Frigyes
Karinthy : Nouvelles parues dans la presse
les victimes du prince Miksa
Il y avait dans ce café une salle séparée où
tous les deuxièmes mardis du mois se réunissaient des gens divers, plutôt pas
jeunes, une modeste société. Ils se comportaient calmement, ils buvaient du vin
avec modération, ils discutaient entre eux. Ce n’était pas une société
politique ni littéraire, c’était un cercle apparemment indépendant des modes
changeantes – personne n’avait jamais vu en son sein un homme public ou une
célébrité quelconque, c’était manifestement une réunion privée, de vieilles
connaissances.
Un client s’est senti intrigué, il a
interrogé le garçon.
- Ah oui,
- Prince Miksa ?
- Quelque chose comme ça.
- Ils seraient des aristocrates
appauvris ?
- Non, Monsieur. Plutôt de petites
gens, ils ne font pas beaucoup de bruit. Il est vrai qu’il y a aussi un comte
parmi eux, mais c’est plutôt mélangé – un autre s’appelle Fuksz,
je doute qu’il soit aristocrate. Il y a aussi un menuisier qui a fait faillite,
puis un monsieur qui a dû être écrivain : un jour il n’avait pas d’argent
sur lui, il a dédicacé un livre au proprio, un livre vieux de vingt ans.
- Depuis quand fréquentent-ils ce
café ?
- Je l’ignore, je ne travaille ici que
depuis huit ans. Mais je peux le demander au père Pastèque, le préposé au
téléphone.
Le père Pastèque qui tient son service
depuis un quart de siècle a déclaré que ces messieurs se réunissaient ici déjà
avant lui, c’est forcément la plus ancienne table d’habitués dans ce café. Lui
aussi avait entendu parler d’un prince Miksa, mais il
n’avait aucune idée de qui il pouvait s’agir, il ne l’a pas connu.
Une enquête approfondie était rendue
difficile par le fait qu’un membre de la société, que la personne intéressée a
tenté d’interroger poliment et prudemment a rougi, semblé gêné, s’est mis à
parler à toute vitesse, sans néanmoins dévoiler rien de précis. À la fin il est
allé jusqu’à chercher des excuses : en réalité il était le membre le plus
jeune ici, il avait adhéré, sur recommandation de deux membres du comité, à
l’époque où sa florissante affaire de pianos s’est fait balayer par la radio.
Par la suite il n’a plus parlé que de son ancienne affaire.
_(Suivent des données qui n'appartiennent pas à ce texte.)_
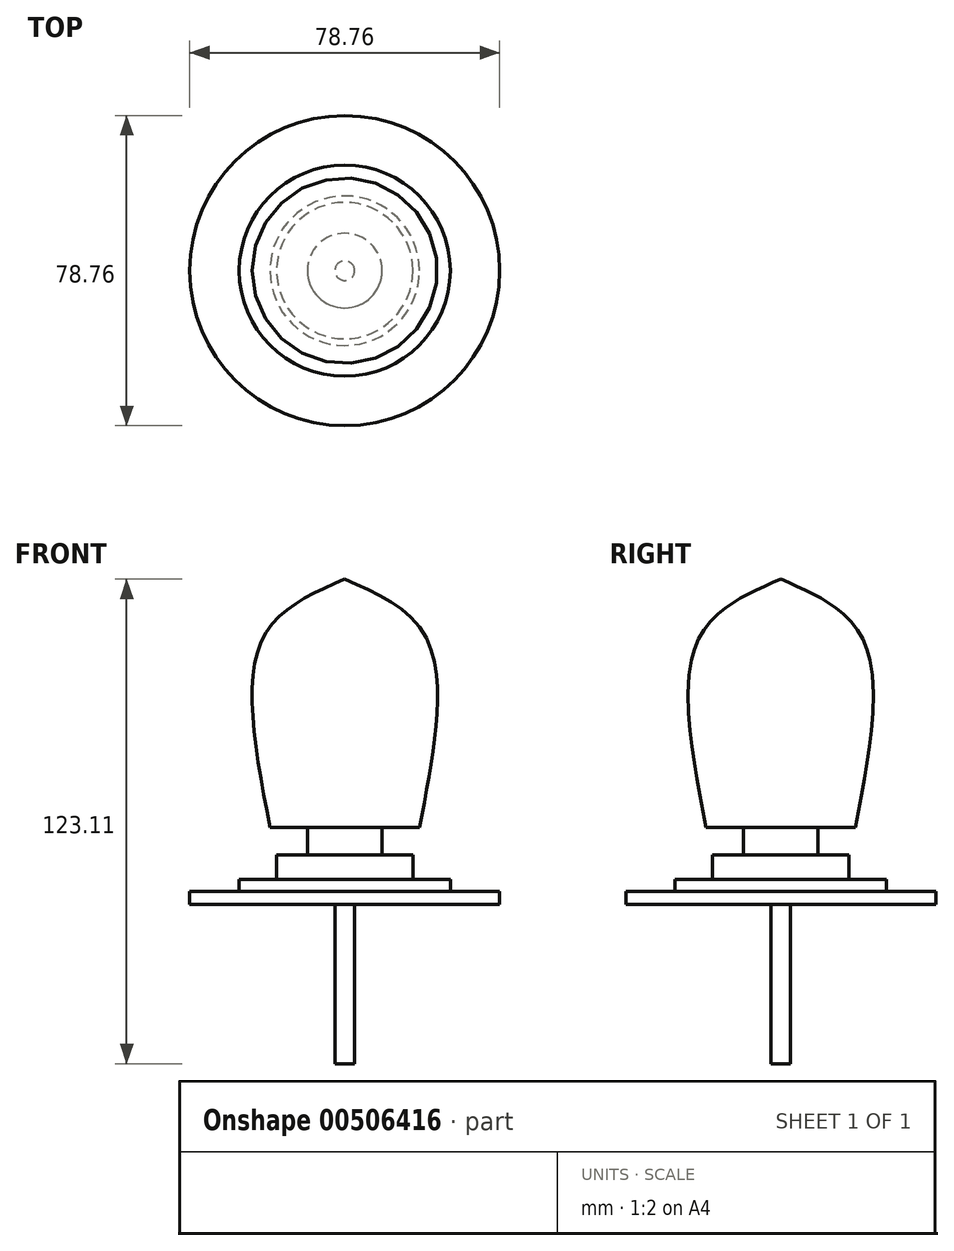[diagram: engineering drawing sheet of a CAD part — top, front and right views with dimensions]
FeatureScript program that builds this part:
annotation { "Feature Type Name" : "Feature", "Feature Type Description" : "" }
export const myFeature = defineFeature(function(context is Context, id is Id, definition is map)
    precondition{}
    {
        {
            var Q0;
            Q0=qCreatedBy(makeId("Top.planeOp"),FACE);
            var sketch = newSketch(context, id + "F0", { "sketchPlane" : qUnion([Q0])});
            skCircle(sketch, "E0", {"center": v(0, 0) * mm, "radius": 2.5 * mm});
            skSolve(sketch);
        }
        {
            var Q0;
            Q0=makeQuery(id+"F0.imprint","IMPRINT",FACE,{"disambiguationData":[TD([[makeQuery(id+"F0.imprint","IMPRINT",EDGE,{"derivedFrom":sQuery(id+"F0.wireOp",EDGE,"E0")}),1.0]])]});
            extrude(context, id + "F1", {"entities" : qUnion([Q0]), "endBound" : BoundingType.SYMMETRIC, "depth" : 120 * mm});
        }
        {
            var Q0;
            Q0=qCreatedBy(makeId("Front.planeOp"),FACE);
            var sketch = newSketch(context, id + "F2", { "sketchPlane" : qUnion([Q0])});
            skFitSpline(sketch, "E1", {"points": [v(0, 63.11) * mm, v(-20.94, 47.75) * mm, v(-18.99, 0) * mm], "startDerivative": vector(-60.55, -26.27) * mm, "endDerivative": vector(18.58, -96.41) * mm});
            skLineSegment(sketch, "E2", {"start": v(-18.99, 0) * mm, "end": v(0, 0) * mm});
            skLineSegment(sketch, "E3", {"start": v(0, 0) * mm, "end": v(0, 63.11) * mm});
            skSolve(sketch);
        }
        {
            var Q0;
            Q0=makeQuery(id+"F2.imprint","IMPRINT",FACE,{"disambiguationData":[TD([[makeQuery(id+"F2.imprint","IMPRINT",EDGE,{"derivedFrom":sQuery(id+"F2.wireOp",EDGE,"E1")}),1.0]])]});
            var Q1;
            Q1=sQuery(id+"F2.wireOp",EDGE,"E3");
            revolve(context, id + "F3", {"operationType" : NewBodyOperationType.ADD, "entities" : qUnion([Q0]), "axis" : qUnion([Q1]), "revolveType" : RevolveType.FULL});
        }
        {
            var Q0;
            Q0=qCreatedBy(makeId("Front.planeOp"),FACE);
            var sketch = newSketch(context, id + "F4", { "sketchPlane" : qUnion([Q0])});
            skLineSegment(sketch, "E4", {"start": v(0, 0) * mm, "end": v(9.5, 0) * mm});
            skLineSegment(sketch, "E5", {"start": v(9.5, 0) * mm, "end": v(9.5, -6.98) * mm});
            skLineSegment(sketch, "E6", {"start": v(9.5, -6.98) * mm, "end": v(17.31, -6.98) * mm});
            skLineSegment(sketch, "E7", {"start": v(17.31, -6.98) * mm, "end": v(17.31, -13.13) * mm});
            skLineSegment(sketch, "E8", {"start": v(17.31, -13.13) * mm, "end": v(26.8, -13.13) * mm});
            skLineSegment(sketch, "E9", {"start": v(26.8, -13.13) * mm, "end": v(26.8, -16.2) * mm});
            skLineSegment(sketch, "E10", {"start": v(26.8, -16.2) * mm, "end": v(39.38, -16.2) * mm});
            skLineSegment(sketch, "E11", {"start": v(39.38, -16.2) * mm, "end": v(39.38, -19.55) * mm});
            skLineSegment(sketch, "E12", {"start": v(39.38, -19.55) * mm, "end": v(0, -19.55) * mm});
            skLineSegment(sketch, "E13", {"start": v(0, -19.55) * mm, "end": v(0, 0) * mm});
            skSolve(sketch);
        }
        {
            var Q0;
            Q0=makeQuery(id+"F4.imprint","IMPRINT",FACE,{"disambiguationData":[TD([[makeQuery(id+"F4.imprint","IMPRINT",EDGE,{"derivedFrom":sQuery(id+"F4.wireOp",EDGE,"E4")}),-1.0]])]});
            var Q1;
            Q1=sQuery(id+"F4.wireOp",EDGE,"E13");
            revolve(context, id + "F5", {"operationType" : NewBodyOperationType.ADD, "entities" : qUnion([Q0]), "axis" : qUnion([Q1]), "revolveType" : RevolveType.FULL});
        }
    });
Il n’a pas
mentionné le prince Miksa.
Je n’en aurais jamais appris davantage si
récemment je n’avais pas croisé mon ami Dévény, le
vieux journaliste blanchi sous le harnais. Quand je me suis enquis de sa santé,
il a répondu par un petit rire narquois.
- Je vais comme toi et les autres
messeigneurs. Ce coup-ci nous sommes tous au bout du rouleau, mon gars, sans
distinction d’âge ou de sexe. Il paraît que même toi tu es moins pimpant
qu’autrefois. Encore une année d’incertitude et de flottement, et nous pourrons
demander notre adhésion à la Société des Victimes du Prince Miksa.
- Comment tu dis ? Quelle chance,
je vais enfin savoir ce que c’est. Cela fait des années que je me pose la
question. Je suis moi-même un habitué du café X. qu’ils fréquentent.
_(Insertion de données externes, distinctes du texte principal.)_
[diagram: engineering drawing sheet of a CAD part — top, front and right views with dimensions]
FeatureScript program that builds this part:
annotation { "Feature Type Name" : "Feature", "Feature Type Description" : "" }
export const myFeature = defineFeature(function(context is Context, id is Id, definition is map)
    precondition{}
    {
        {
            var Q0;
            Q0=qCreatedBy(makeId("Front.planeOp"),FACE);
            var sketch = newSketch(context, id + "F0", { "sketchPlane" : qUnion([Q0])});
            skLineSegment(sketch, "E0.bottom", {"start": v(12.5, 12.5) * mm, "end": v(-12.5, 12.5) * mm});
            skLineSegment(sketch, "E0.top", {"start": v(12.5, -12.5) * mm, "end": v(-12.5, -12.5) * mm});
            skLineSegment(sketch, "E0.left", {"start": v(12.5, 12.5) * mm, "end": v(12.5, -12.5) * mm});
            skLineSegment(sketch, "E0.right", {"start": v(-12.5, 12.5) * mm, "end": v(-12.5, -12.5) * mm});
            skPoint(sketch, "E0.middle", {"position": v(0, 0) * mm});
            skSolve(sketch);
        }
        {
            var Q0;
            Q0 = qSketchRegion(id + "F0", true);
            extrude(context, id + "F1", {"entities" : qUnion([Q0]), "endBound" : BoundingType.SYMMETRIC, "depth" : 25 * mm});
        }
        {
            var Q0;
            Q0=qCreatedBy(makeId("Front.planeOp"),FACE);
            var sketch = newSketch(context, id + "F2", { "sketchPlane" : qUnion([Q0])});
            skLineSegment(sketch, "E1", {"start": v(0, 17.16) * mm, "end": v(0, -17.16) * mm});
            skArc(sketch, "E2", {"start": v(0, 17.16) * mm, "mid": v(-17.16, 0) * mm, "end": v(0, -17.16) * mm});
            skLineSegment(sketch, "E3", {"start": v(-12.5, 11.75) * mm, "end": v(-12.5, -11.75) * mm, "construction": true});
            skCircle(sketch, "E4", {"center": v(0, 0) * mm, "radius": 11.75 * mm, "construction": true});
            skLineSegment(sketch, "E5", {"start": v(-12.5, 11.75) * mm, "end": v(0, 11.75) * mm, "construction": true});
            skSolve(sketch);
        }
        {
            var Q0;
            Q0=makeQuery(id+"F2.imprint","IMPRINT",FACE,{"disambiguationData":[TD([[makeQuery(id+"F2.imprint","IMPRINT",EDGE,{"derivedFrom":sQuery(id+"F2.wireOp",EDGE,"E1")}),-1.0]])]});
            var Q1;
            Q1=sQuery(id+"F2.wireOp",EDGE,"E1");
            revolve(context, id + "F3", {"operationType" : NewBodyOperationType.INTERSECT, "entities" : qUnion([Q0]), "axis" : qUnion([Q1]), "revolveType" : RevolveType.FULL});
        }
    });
- C’est celui-là qu’ils fréquentent
maintenant ? Je l’ignorais, tu vois. Eh bien, la chose est très simple. Si
tu avais été bon élève à l’école, tu te rappellerais un passage de tes cours
d’histoire, que les livres scolaires traitent de façon standard, sans rien y
changer. On y dit que lorsque György Szondy[1] défendait le château d’Eger contre les
Turcs, un général autrichien du nom de prince Miksa[2] stationnait avec ses troupes, ou disons
plutôt restait immobilisé comme le dit le dictionnaire militaire, à Neszmély. Or, les livres d’histoire qui traitent de la
chute d’Eger, ont uniformément l’habitude d’ajouter à ce fait un passage
"de causalité", quelque chose comme : « si le prince Miksa s’était lancé à temps, bien des choses auraient été
différentes ! ».
- Quel rapport ?
- Tu ne comprends pas ? Ces
malheureux, tous des existences brisées qui ont des raisons de se lamenter
parce que « bien des choses n’ont pas été différentes », ont fondé un
club intitulé "Société des Victimes du Prince Miksa".